Write out every row below word for word, keeping each line and its spelling unchanged.

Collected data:
>>>>>

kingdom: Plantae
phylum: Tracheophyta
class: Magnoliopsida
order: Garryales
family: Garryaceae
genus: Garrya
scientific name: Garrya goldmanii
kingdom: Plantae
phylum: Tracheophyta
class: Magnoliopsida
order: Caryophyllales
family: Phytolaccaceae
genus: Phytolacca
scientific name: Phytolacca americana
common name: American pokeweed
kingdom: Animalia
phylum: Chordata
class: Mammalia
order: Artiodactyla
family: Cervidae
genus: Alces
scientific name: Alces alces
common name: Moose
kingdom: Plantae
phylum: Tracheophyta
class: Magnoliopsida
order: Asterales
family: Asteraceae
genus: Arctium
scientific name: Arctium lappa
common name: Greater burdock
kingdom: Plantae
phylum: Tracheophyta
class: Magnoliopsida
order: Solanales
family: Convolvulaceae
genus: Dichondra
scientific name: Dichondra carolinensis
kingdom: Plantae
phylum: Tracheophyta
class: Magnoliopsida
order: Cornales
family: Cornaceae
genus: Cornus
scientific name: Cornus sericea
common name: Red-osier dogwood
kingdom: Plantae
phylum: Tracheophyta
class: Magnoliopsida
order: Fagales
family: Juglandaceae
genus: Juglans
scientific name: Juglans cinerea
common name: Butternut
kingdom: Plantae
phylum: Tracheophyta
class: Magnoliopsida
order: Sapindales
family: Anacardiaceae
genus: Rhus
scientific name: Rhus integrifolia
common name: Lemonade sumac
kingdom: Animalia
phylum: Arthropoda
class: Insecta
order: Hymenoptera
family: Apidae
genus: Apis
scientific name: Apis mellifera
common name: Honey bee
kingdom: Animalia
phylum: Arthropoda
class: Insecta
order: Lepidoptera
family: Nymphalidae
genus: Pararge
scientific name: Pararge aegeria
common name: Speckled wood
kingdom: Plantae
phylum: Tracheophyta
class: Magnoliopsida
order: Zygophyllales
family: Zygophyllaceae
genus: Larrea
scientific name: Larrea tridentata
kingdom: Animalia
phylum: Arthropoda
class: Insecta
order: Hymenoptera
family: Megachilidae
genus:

<<<<<

Complete answer:
kingdom: Plantae
phylum: Tracheophyta
class: Magnoliopsida
order: Garryales
family: Garryaceae
genus: Garrya
scientific name: Garrya goldmanii
kingdom: Plantae
phylum: Tracheophyta
class: Magnoliopsida
order: Caryophyllales
family: Phytolaccaceae
genus: Phytolacca
scientific name: Phytolacca americana
common name: American pokeweed
kingdom: Animalia
phylum: Chordata
class: Mammalia
order: Artiodactyla
family: Cervidae
genus: Alces
scientific name: Alces alces
common name: Moose
kingdom: Plantae
phylum: Tracheophyta
class: Magnoliopsida
order: Asterales
family: Asteraceae
genus: Arctium
scientific name: Arctium lappa
common name: Greater burdock
kingdom: Plantae
phylum: Tracheophyta
class: Magnoliopsida
order: Solanales
family: Convolvulaceae
genus: Dichondra
scientific name: Dichondra carolinensis
kingdom: Plantae
phylum: Tracheophyta
class: Magnoliopsida
order: Cornales
family: Cornaceae
genus: Cornus
scientific name: Cornus sericea
common name: Red-osier dogwood
kingdom: Plantae
phylum: Tracheophyta
class: Magnoliopsida
order: Fagales
family: Juglandaceae
genus: Juglans
scientific name: Juglans cinerea
common name: Butternut
kingdom: Plantae
phylum: Tracheophyta
class: Magnoliopsida
order: Sapindales
family: Anacardiaceae
genus: Rhus
scientific name: Rhus integrifolia
common name: Lemonade sumac
kingdom: Animalia
phylum: Arthropoda
class: Insecta
order: Hymenoptera
family: Apidae
genus: Apis
scientific name: Apis mellifera
common name: Honey bee
kingdom: Animalia
phylum: Arthropoda
class: Insecta
order: Lepidoptera
family: Nymphalidae
genus: Pararge
scientific name: Pararge aegeria
common name: Speckled wood
kingdom: Plantae
phylum: Tracheophyta
class: Magnoliopsida
order: Zygophyllales
family: Zygophyllaceae
genus: Larrea
scientific name: Larrea tridentata
kingdom: Animalia
phylum: Arthropoda
class: Insecta
order: Hymenoptera
family: Megachilidae
genus:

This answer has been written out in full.